The Rephidim Spring produced when Moses struck the Rock in Horeb is at the Sadd Al Khanaq dam in Medina


Watch the whole Youtube video “Exodus route 2 - Locating Mount Sinai, the Desert of Sin, Rephidim & the Desert of Paran”.


Exodus 17: 1 The whole Israelite community set out from the Desert of Sin, traveling from place to place as the Lord commanded. They camped at Rephidim. 


Rephidim was where Moses struck a rock and caused water to come out, that was enough to quench the thirst of perhaps more than a million Israelites. He called the source of this spring “Massah and Meribah” - see Exodus 17: 1-7. Located 151 kilometers northeast of Yanbu Al-Nakhal (or the Biblical Elim) and at the east side of the mountain range (or the Desert of Sin) is found an ancient dam named Sadd Al-Khanaq. It stretches across a tight corridor between two mountains. Its height of 17 meters coincides with the height of the two mountains that encase the dam, while its length is “limited” to 43 meters thanks to two protruding cliffs on both sides of the valley that form two natural shoulders providing a solid foundation for the wall structure at both ends. Its width reached 17 meters at the base and only 12.7 meters at the top. 


A Kufic inscription dating from the time of its construction designates the Umayyad Caliph Mu’awiyah bin Abi Sufyan (who reigned between 661 and 679 AD) as the sponsor of this dam. Obviously, this dam was built long after the time of Moses. A spring of water flowed freely and profusely when Moses struck a rock on top of its source with his rod. This implies that the rock was blocking the flow of water. If the source of this ancient spring was the same as the source of the water in the Sadd Al-Khanaq dam, then a boulder no wider than 12.7 meters was enough to block the flow of its water. Furthermore, the two mountains encasing this spring tightly may have been what Moses was referring to when he named the place “Massah and Meribah”.
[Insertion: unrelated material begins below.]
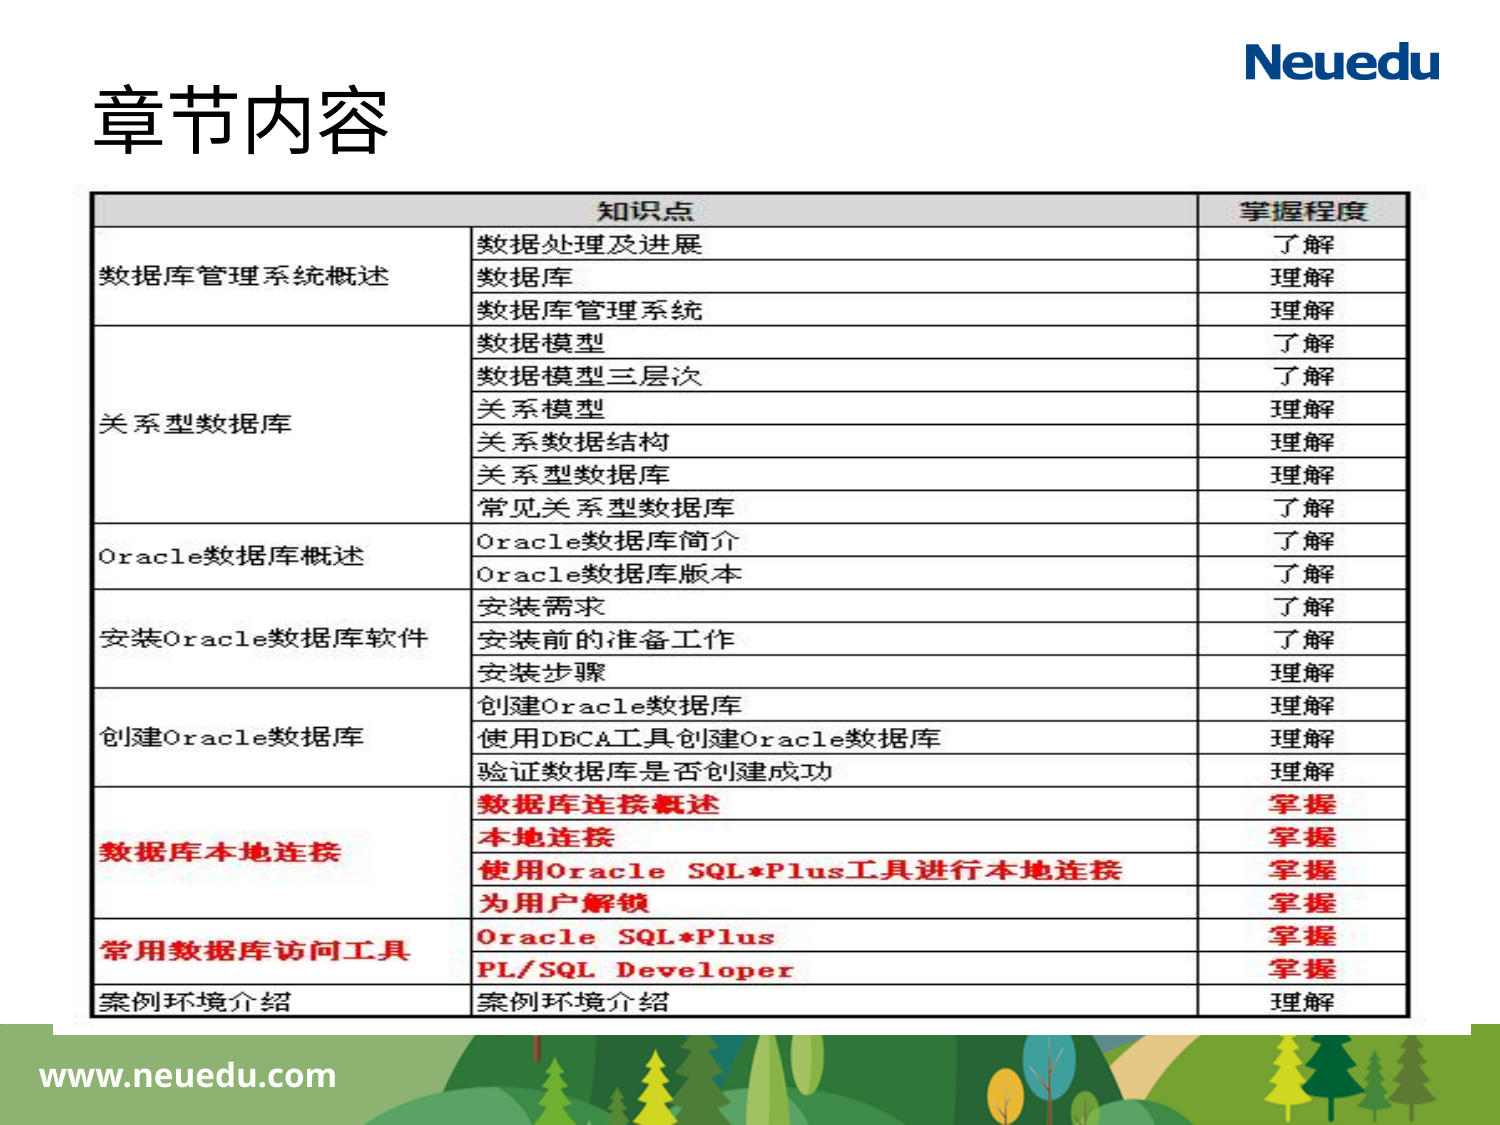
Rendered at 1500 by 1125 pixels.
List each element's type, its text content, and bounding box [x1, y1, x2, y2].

picture [0, 172, 1500, 1125]
text_box 章节内容 [76, 66, 1352, 171]
picture [1246, 42, 1439, 80]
The Sadd Al-Khanaq dam is located just 15 km east of Medina. Now let me tell you why this is important. The Hebrew text for Midian is Mem Dalet Yod Nun and is currently pronounced as Midian with the Yod used as consonant. However, if Hiriq is written in the consonant preceding Yod, which in this case is the Dalet, the Yod is used as the vowel i with a long ee sound like the “i” in Medina. And since vowels and niqqud marks were not written in the original Bible transcript, Mem Dalet Yod Nun could have been pronounced as Medina during Moses’ time instead. And this explains why while the Israelites were in Rephidim, Jethro priest of Midian (or should I say Medina), visited Moses - see Exodus 18.
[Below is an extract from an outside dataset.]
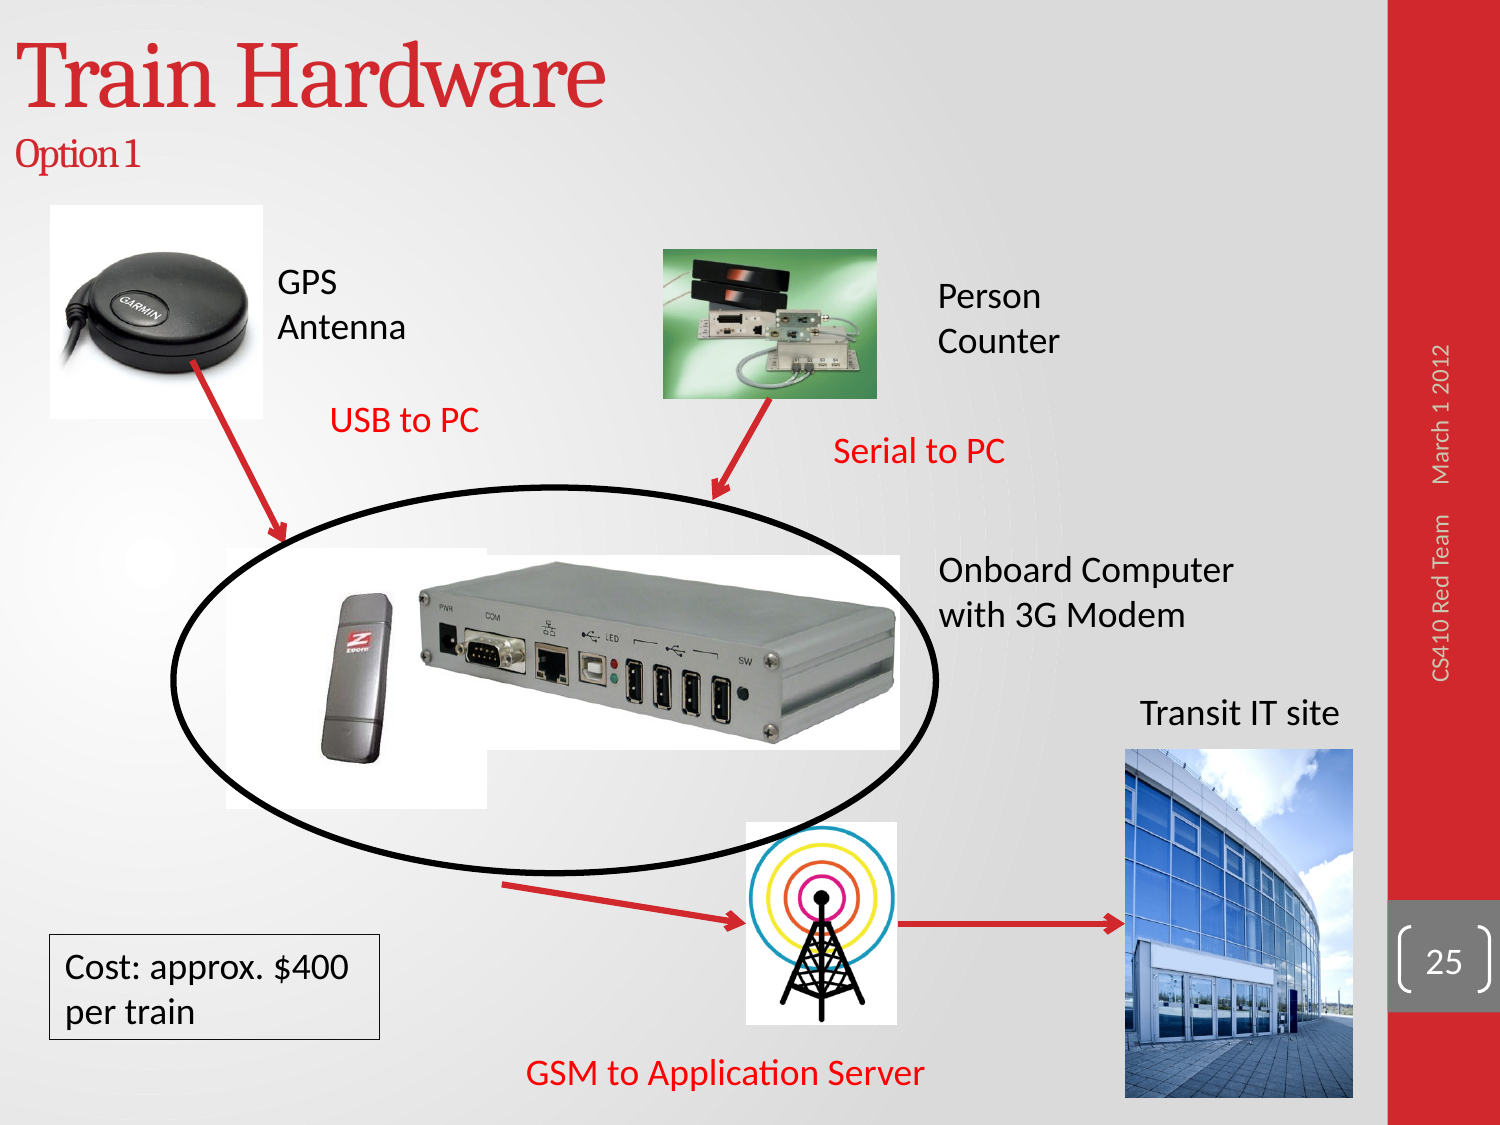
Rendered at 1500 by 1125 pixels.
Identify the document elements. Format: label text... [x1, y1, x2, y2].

Exodus 19: 1-2, 18  On the first day of the third month after the Israelites left Egypt—on that very day—they came to the Desert of Sinai. After they set out from Rephidim, they entered the Desert of Sinai, and Israel camped there in the desert in front of the mountain…


Mount Sinai was covered with smoke, because the Lord descended on it in fire. The smoke billowed up from it like smoke from a furnace, and the whole mountain trembled violently.


Setting out from Rephidim and coming to the Desert of Sinai implies Rephidim was yet a distance away from Sinai (which was also called Horeb in parallel Biblical accounts). But why did Exodus 17: 6 say that Moses struck the rock in “Horeb” while they were still in Rephidim? The literal meaning of “horeb” is desert, and it is related to the Hebrew word khaw-rab' which means destroyed. Horeb is also thought to mean glowing/heat. And this made me conclude that “the rock in horeb” actually referred to a volcanic rock or boulder that was still glowing hot while on top of the source of a spring preventing its flow. Most definitely, it doesn’t mean that the “rock in horeb” which Moses struck was in Mount Sinai. It only meant that one or both of the two mountains named “Massah and Meribah” and on opposite sides of the “rock in horeb” in Rephidim were volcanoes.